When: Investigating oxidative stress or metabolic state

Ratios:

python
NAD_ratio = NAD+ / NADH  # High = oxidized state
NADP_ratio = NADP+ / NADPH  # High = oxidative stress
GSH_ratio = GSH / GSSG  # Low = oxidative stress

Metabolomics-Specific Hypotheses

Template Hypotheses

H1: Pathway Shift Hypothesis

"Condition X shifts metabolism from [pathway A] to [pathway B]
due to [mechanism], evidenced by [metabolite pattern]"

H2: Enzymatic Bottleneck Hypothesis

"Enzyme [E] activity is reduced in condition X, causing accumulation
of substrate [S] and depletion of product [P]"

H3: Cofactor Limitation Hypothesis

"Limited availability of cofactor [C] constrains pathway [P],
causing metabolite pattern [M]"

H4: Energy State Hypothesis

"Condition X induces low-energy state, triggering metabolic
reprogramming to salvage pathways"

Literature Search Strategies

Effective Search Queries

For pathway context:

"[metabolite] metabolism pathway"
"[metabolite] biosynthesis regulation"

For mechanistic insights:

"[condition] [metabolite] mechanism"
"[enzyme] regulation [condition]"

For flux studies:

"[pathway] flux analysis"
"[metabolite] turnover rate"

Key Databases

  1. KEGG: Pathway maps and enzyme info
  2. HMDB: Human Metabolome Database
  3. PubChem: Chemical structures and properties
  4. MetaboAnalyst: Analysis tools and pathway info

Common Pitfalls

Assuming directionality

  • Many reactions are reversible
  • Check enzyme and equilibrium constants

Ignoring compartmentalization

  • Metabolites exist in different cellular compartments
  • Mitochondrial vs cytoplasmic pools may differ

Overinterpreting single metabolites

  • Always consider pathway context
  • One metabolite change can have multiple explanations

Confusing correlation with regulation

  • Co-regulation doesn't mean direct interaction
  • Use pathway knowledge to infer relationships

Forgetting isomers

  • Many metabolites have isomers (e.g., leucine/isoleucine)
  • Mass spec may not distinguish them

Quality Checks

Before interpreting results, verify:

  • Metabolite identifications are confident (not just m/z matches)
  • Normalization was appropriate (sample weight, protein, etc.)
  • Missing values handled correctly
  • Batch effects addressed
  • Biological replicates have reasonable variance

Example Analysis Flow

Observation: ATP levels decreased 30% (p=0.01)

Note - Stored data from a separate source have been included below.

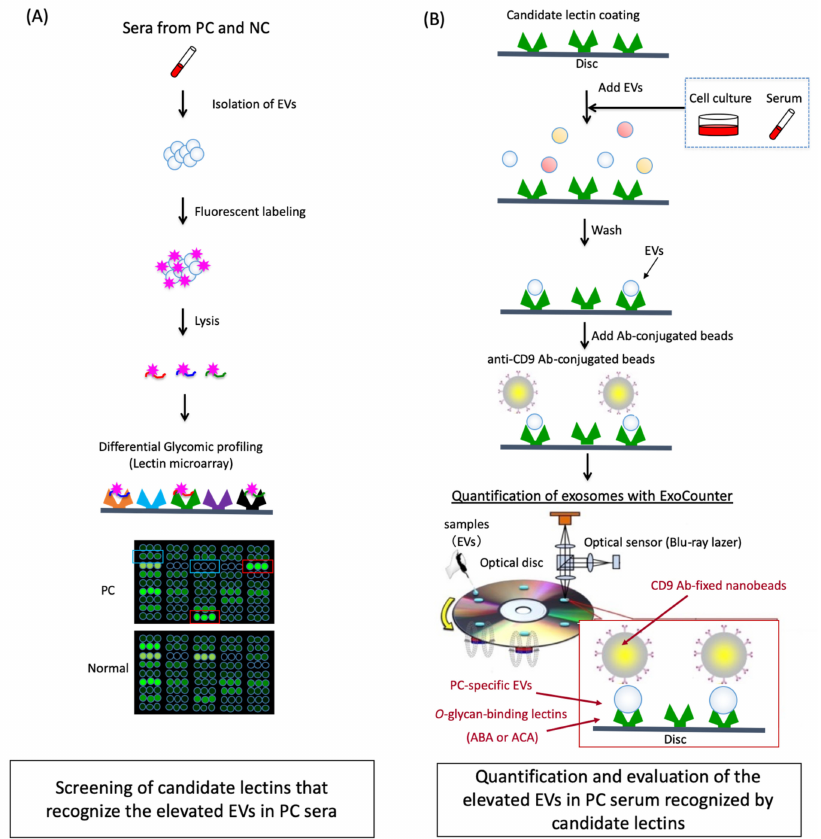
Figure 1. Schematic strategy for screening and quantification of elevated extracellular vesicles (EVs) with specific glycans in pancreatic cancer (PC) sera. ( A ) Screening of candidate lectins that recognize the elevated EVs in PC sera. EVs in PC or normal control (NC) sera were isolated and labeled with fluorescent tags. The glycan profiles of the labeled EVs were then analyzed using lectin microarray, and the candidate lectins that recognize the elevated EVs in PC sera were identified by comparison with NC sera. ( B ) Quantification and evaluation of the elevated EVs in PC serum recognized by candidate lectins. The candidate lectins were coated on the optical disc of the ExoCounter system. The lectin-binding EVs in the PC sera or the cell lines were captured on the disc and labeled with the anti-CD9 Ab-conjugated nanobeads. The absolute numbers of labeled-EVs were quantified using the optical disc drive of the ExoCounter. NC, normal controls; PC, pancreatic cancer; EV, extracellular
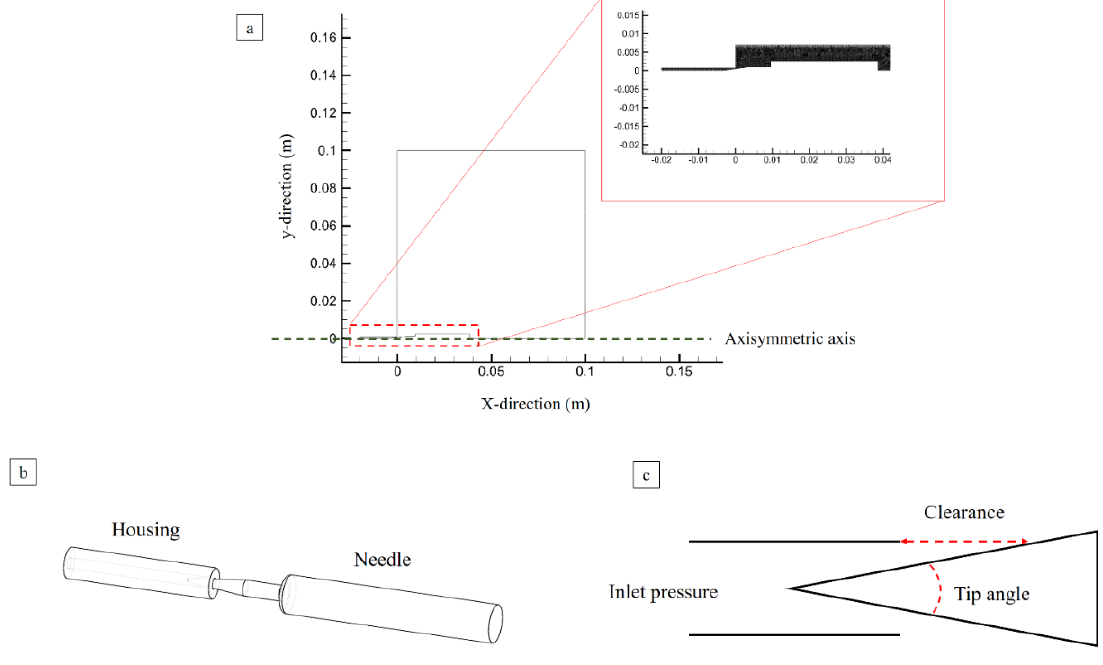
Figure 2. ( a ) Computational domain; ( b ) needle and housing configuration; and ( c ) needle draft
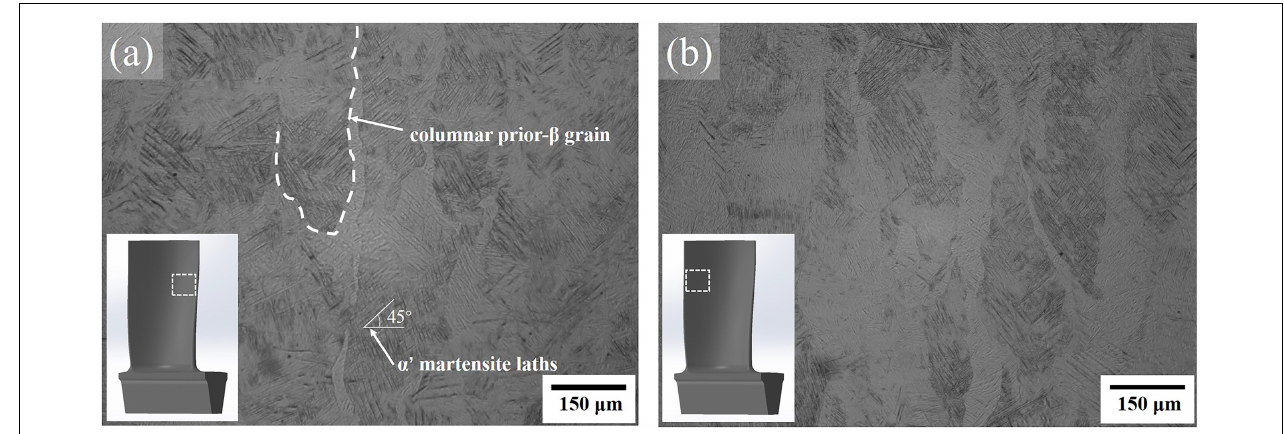
FIGURE 3 | Optical microscopy (OM) images of the longitudinal section of SLM Ti6Al4V blade. (a) The leading edge, (b) the trailing edge.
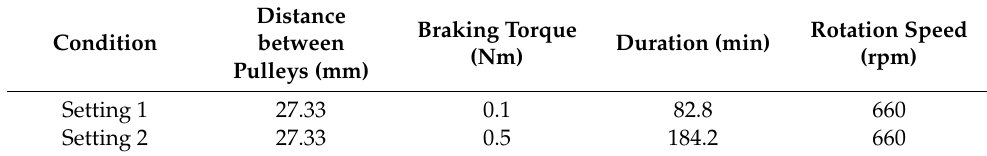
Table 2. Operating conditions implemented during the collection of the Training Data.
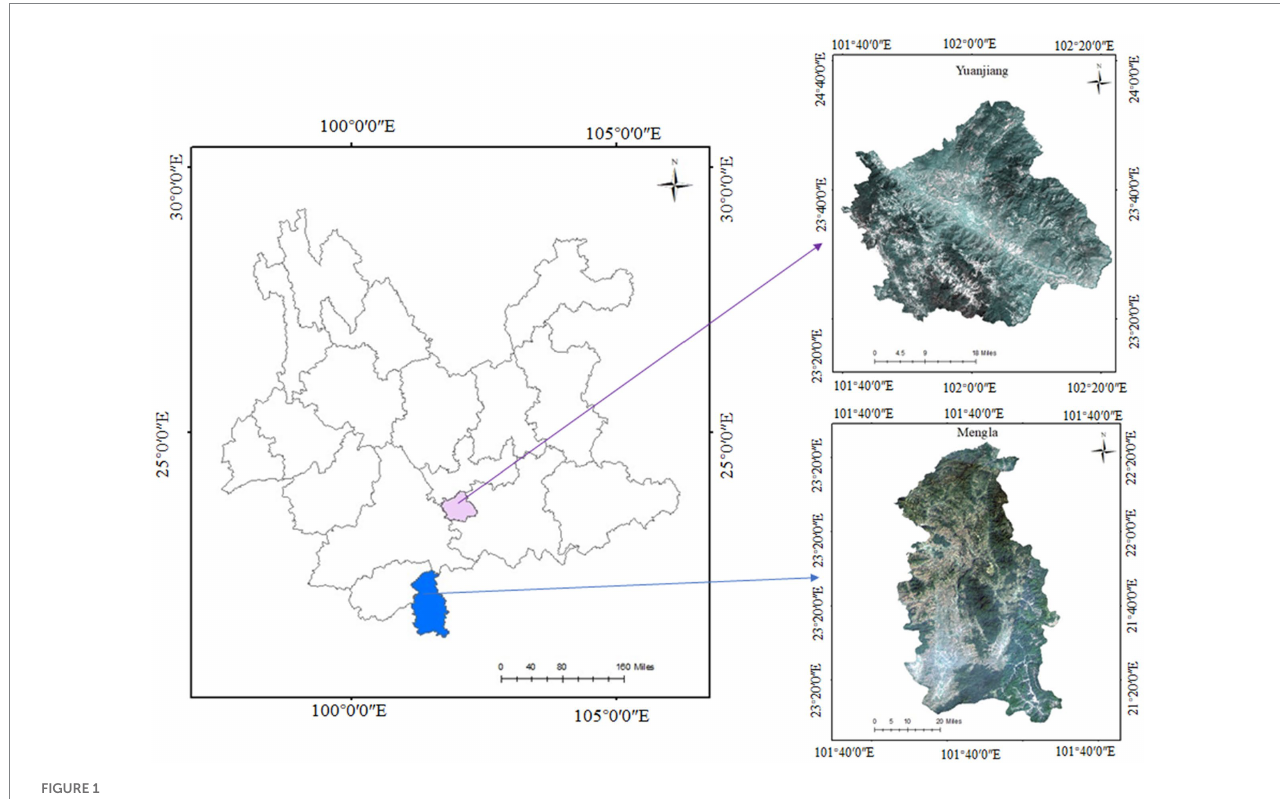
FIGURE 1 Location of the study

Step 1: Check related metabolites

python
# Check adenylate pool
print(data[["ATP", "ADP", "AMP"]])

Step 2: Calculate energy charge

python
AEC = (ATP + 0.5*ADP) / (ATP + ADP + AMP)

Step 3: Search literature

search_pubmed("[condition] ATP depletion mechanism")

Step 4: Generate hypotheses

  • H1: Increased energy demand (check ATP consumers)
  • H2: Reduced ATP synthesis (check TCA metabolites)
  • H3: ATP degradation (check breakdown products)

Step 5: Test hypotheses

python
# H2: Check TCA cycle metabolites
tca_metabolites = ["Citrate", "Isocitrate", "α-KG", "Succinate", "Fumarate", "Malate"]
test_pathway(tca_metabolites, group_var)

Key Principle

Metabolism is a network, not a list.

Single metabolite changes are clues, not answers. Build mechanistic models by connecting metabolites through known biochemical pathways.